Gross Domestic Product (GDP) is the total market value of all goods and services produced in a country in a year. These estimates are made every year by international financial organizations such as the International Monetary Fund and the World Bank. While the GDP (PPP) is a good indicator of a country’s wealth, calculations based on nominal GDP often tend to overlook the cost of living in each country. The GDP per capita, however, is not precisely a measure of personal income.
International financial services, tourism, petroleum and natural gas exports, electronic goods manufacturing, facilitating international trade (as in the case of Singapore) and a flourishing service sector, are the keystones behind the economic success of these nations.
Here are the top richest countries in the world according to 2019 GDP per capita index:
1. Macao SAR (Macau) – $129,103.0
More than 50% share of GDP and 70% of national revenue comes from gaming, tourism and hospitality industry. A small population and area, a tax haven, and a port with no foreign exchange control regimes place Macau among the world’s richest regions. Apparel exports and gambling-related tourism are backbone of the economy.
2. Luxembourg – $121,292.7
The cornerstone of Luxembourg’s powerful economy is its exuberant financial sector, with bank holdings almost 20 times its GDP size. Its proximity to Belgium, France, and Germany is also a crucial factor for the prosperity and economic growth of the nation. The economy of Luxembourg is largely dependent on the banking, steel, and industrial sectors.
3. Singapore – $101,375,8
Singapore, a self-governing city-state of Southeast Asia, is the third richest country in the world. It has per capita GDP of $90,500 and is one of the world’s leading centers for commerce. Moreover, the country has the world’s second-busiest port. Its state-owned enterprises plays a substantial role in Singapore’s economy.
4. Qatar – $96,491.0
Qatar’s oil industry is considered the mainstay of Qatar’s economy. It is striking to note that the petroleum industry contributes over 62% towards the government revenue, approximately 92% towards export earnings, and over 60% towards GDP. Doha is Qatar’s financial centre.
5. Ireland – $84,069.4
Ireland is placed at the fifth spot on the list. The Republic of Ireland withstood the impact of Brexit in 2016. When it comes to employment opportunities, salary structure, living standards, and social inclusion, the country is better than other EU members like France and Germany.

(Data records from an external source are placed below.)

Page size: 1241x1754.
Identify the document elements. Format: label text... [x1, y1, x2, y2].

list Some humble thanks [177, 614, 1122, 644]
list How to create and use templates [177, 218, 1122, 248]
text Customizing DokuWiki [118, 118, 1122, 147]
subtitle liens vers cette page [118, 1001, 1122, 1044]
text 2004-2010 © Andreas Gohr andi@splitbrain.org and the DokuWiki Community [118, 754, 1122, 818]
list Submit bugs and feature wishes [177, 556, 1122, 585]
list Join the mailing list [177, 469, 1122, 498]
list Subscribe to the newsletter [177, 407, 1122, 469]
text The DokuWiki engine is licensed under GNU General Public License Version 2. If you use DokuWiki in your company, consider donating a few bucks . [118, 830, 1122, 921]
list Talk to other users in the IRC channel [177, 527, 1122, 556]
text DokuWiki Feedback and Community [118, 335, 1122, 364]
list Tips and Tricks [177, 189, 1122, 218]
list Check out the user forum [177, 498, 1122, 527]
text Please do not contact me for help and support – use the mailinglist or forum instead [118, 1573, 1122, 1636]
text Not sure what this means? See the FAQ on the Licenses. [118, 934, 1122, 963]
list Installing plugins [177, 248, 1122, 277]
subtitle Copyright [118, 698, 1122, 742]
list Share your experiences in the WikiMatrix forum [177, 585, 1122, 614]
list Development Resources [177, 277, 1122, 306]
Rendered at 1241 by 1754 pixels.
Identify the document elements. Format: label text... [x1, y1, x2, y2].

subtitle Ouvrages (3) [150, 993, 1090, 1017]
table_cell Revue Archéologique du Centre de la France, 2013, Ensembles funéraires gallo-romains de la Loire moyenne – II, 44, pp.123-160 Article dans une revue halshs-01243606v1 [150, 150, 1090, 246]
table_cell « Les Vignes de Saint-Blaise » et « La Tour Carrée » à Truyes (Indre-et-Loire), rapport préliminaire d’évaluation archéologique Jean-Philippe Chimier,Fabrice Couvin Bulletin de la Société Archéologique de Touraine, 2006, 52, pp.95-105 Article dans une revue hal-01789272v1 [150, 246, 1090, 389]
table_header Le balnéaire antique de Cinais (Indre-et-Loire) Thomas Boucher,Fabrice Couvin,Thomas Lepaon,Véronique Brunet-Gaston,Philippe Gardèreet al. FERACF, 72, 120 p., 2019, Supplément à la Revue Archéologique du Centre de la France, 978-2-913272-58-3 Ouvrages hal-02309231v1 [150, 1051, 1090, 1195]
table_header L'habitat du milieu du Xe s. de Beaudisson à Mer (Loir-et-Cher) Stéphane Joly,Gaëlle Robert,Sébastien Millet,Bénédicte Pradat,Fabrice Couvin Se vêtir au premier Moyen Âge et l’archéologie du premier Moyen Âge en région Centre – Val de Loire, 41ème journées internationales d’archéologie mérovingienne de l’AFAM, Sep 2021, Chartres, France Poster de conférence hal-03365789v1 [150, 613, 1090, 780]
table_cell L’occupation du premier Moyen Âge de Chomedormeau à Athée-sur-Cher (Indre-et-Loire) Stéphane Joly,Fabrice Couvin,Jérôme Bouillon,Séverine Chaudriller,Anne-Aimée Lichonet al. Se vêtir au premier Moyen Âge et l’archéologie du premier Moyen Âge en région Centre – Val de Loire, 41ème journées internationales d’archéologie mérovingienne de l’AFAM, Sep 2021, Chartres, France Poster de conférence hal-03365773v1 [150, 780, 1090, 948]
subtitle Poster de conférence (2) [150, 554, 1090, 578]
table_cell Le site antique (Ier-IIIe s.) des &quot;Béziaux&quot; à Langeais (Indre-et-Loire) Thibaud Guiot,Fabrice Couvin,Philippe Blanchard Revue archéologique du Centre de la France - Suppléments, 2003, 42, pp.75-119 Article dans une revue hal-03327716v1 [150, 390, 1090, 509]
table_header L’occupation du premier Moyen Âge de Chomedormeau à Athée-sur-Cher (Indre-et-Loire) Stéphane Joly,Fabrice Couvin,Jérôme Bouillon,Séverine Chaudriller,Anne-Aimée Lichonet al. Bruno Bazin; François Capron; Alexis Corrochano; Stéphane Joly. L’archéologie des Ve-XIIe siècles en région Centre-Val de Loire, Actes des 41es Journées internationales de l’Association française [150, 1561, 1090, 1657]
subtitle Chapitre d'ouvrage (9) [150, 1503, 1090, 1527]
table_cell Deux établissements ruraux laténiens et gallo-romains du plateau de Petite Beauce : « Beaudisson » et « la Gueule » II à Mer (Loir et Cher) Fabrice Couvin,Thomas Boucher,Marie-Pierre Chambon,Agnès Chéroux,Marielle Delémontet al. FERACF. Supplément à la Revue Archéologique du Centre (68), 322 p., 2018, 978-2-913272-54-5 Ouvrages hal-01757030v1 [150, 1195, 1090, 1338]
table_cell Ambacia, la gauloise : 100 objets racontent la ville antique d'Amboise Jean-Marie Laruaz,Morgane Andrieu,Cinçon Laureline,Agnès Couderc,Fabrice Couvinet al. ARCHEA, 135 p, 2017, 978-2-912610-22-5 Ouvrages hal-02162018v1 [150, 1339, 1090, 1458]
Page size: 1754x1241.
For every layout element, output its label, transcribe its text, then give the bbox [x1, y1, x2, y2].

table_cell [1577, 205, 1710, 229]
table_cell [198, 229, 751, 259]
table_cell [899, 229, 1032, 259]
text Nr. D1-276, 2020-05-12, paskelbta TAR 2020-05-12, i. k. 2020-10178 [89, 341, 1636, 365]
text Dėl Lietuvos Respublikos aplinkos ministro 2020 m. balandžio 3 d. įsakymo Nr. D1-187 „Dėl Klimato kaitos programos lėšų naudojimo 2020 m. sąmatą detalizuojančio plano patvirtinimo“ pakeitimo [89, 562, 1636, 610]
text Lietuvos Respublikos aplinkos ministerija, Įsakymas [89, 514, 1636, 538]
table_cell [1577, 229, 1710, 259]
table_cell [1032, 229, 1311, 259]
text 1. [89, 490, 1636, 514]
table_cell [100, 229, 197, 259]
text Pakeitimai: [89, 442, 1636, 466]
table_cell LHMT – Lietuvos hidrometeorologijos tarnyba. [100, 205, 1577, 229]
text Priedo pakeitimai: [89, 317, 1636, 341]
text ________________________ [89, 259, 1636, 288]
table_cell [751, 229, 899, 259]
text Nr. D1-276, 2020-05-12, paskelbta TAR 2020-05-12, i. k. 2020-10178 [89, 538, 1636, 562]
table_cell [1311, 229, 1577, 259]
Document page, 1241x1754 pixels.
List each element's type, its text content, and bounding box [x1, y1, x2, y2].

6. Switzerland – $70,989.3
A high-income country located in the heart of Europe, Switzerland managed to retain its independence in the two World Wars, despite being in close proximity of Axis and Allied powers. Its stable and high-tech economy is famous for watch production and top-end brands such as Omega; big pharmaceutical and FMCG companies such as Novartis, La Roche and Nestle; and banks and financial services group like Credit Suisse and UBS AG.
7. United Arab Emirates – $74,942.7
The UAE has an open economy and a high per capita income. It is the world’s third-largest exporter of crude oil. It is proven to have the world’s fifth-largest natural gas reserves. Oil exports account for about 25 per cent of the UAE’s gross domestic product.
8. Norway – $66,831.9
Norway is placed in the eighth spot on the list. It has a mixed economy with state-ownership in strategic areas. Since the start of the industrial era, the economy of Norway has shown a robust growth. Prior to industrial revolution, Norway’s economy was largely based on agriculture, timber, and fishing.
9. United States – $65,280.7
The most technologically powerful economy in the world is United States; it is highly developed and mixed. Its firms such as computers, pharmaceuticals, medical, aerospace and military equipments are also the leading in the world. United State’s economy is fueled by abundant natural resources, a well-developed infrastructure, and high productivity.
10. Brunei Darussalam – $64,673.3
One of world’s richer countries, Brunei Darussalam is ranked tenth on the list. The oil and gas sector dominates the economy and generates the bulk of export earnings and government revenues. The economy of this country also benefited from high global energy prices in the early 2000.